Copy the material below line for line and without any change, omitting the pictures.

→ **Input data**
= Beginning of Section =

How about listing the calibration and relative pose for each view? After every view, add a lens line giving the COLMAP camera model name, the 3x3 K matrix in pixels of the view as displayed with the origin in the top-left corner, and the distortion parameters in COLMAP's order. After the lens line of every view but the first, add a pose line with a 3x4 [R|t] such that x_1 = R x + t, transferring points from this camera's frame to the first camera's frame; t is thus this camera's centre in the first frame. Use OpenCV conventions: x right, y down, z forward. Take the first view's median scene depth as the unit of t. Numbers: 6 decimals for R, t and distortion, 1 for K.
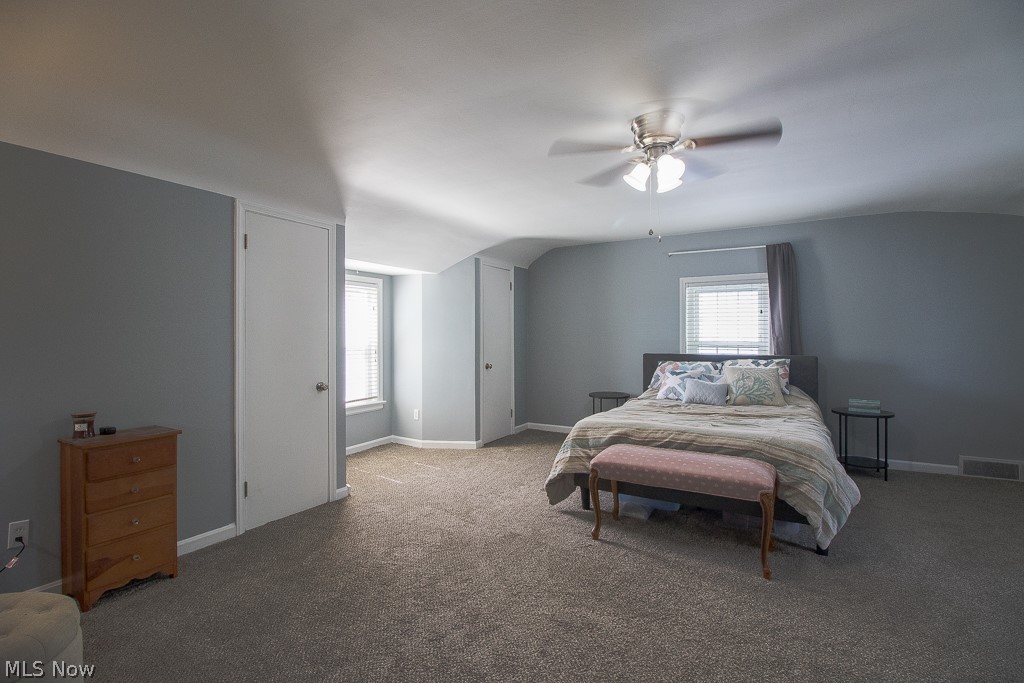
lens RADIAL K [[473.4, 0, 513.6], [0, 473.4, 334.6], [0, 0, 1]] dist [0.000423, -0.013393]
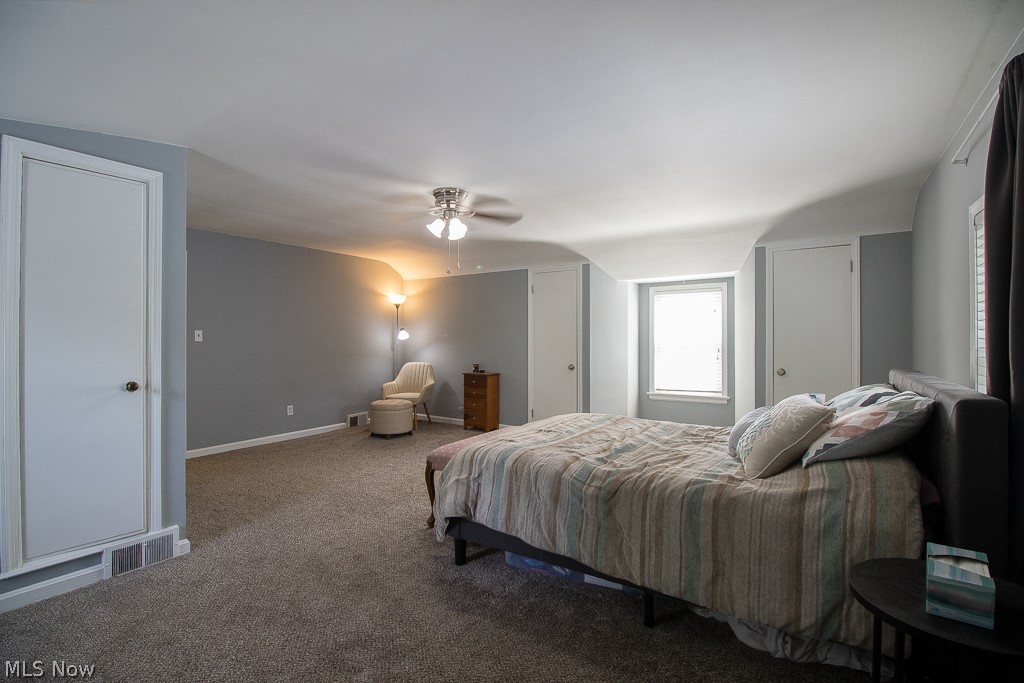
lens RADIAL K [[473.4, 0, 513.6], [0, 473.4, 334.6], [0, 0, 1]] dist [0.000423, -0.013393]
pose [[-0.055233, -0.001126, -0.998473, 1.438612], [0.003885, 0.999992, -0.001343, -0.000831], [0.998466, -0.003953, -0.055228, 1.038186]]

= End of Section =

→ **Exercise response**
How about listing the calibration and relative pose for each view? After every view, add a lens line giving the COLMAP camera model name, the 3x3 K matrix in pixels of the view as displayed with the origin in the top-left corner, and the distortion parameters in COLMAP's order. After the lens line of every view but the first, add a pose line with a 3x4 [R|t] such that x_1 = R x + t, transferring points from this camera's frame to the first camera's frame; t is thus this camera's centre in the first frame. Use OpenCV conventions: x right, y down, z forward. Take the first view's median scene depth as the unit of t. Numbers: 6 decimals for R, t and distortion, 1 for K.
lens RADIAL K [[473.4, 0, 513.6], [0, 473.4, 334.6], [0, 0, 1]] dist [0.000423, -0.013393]
lens RADIAL K [[473.4, 0, 513.6], [0, 473.4, 334.6], [0, 0, 1]] dist [0.000423, -0.013393]
pose [[-0.055233, -0.001126, -0.998473, 1.438612], [0.003885, 0.999992, -0.001343, -0.000831], [0.998466, -0.003953, -0.055228, 1.038186]]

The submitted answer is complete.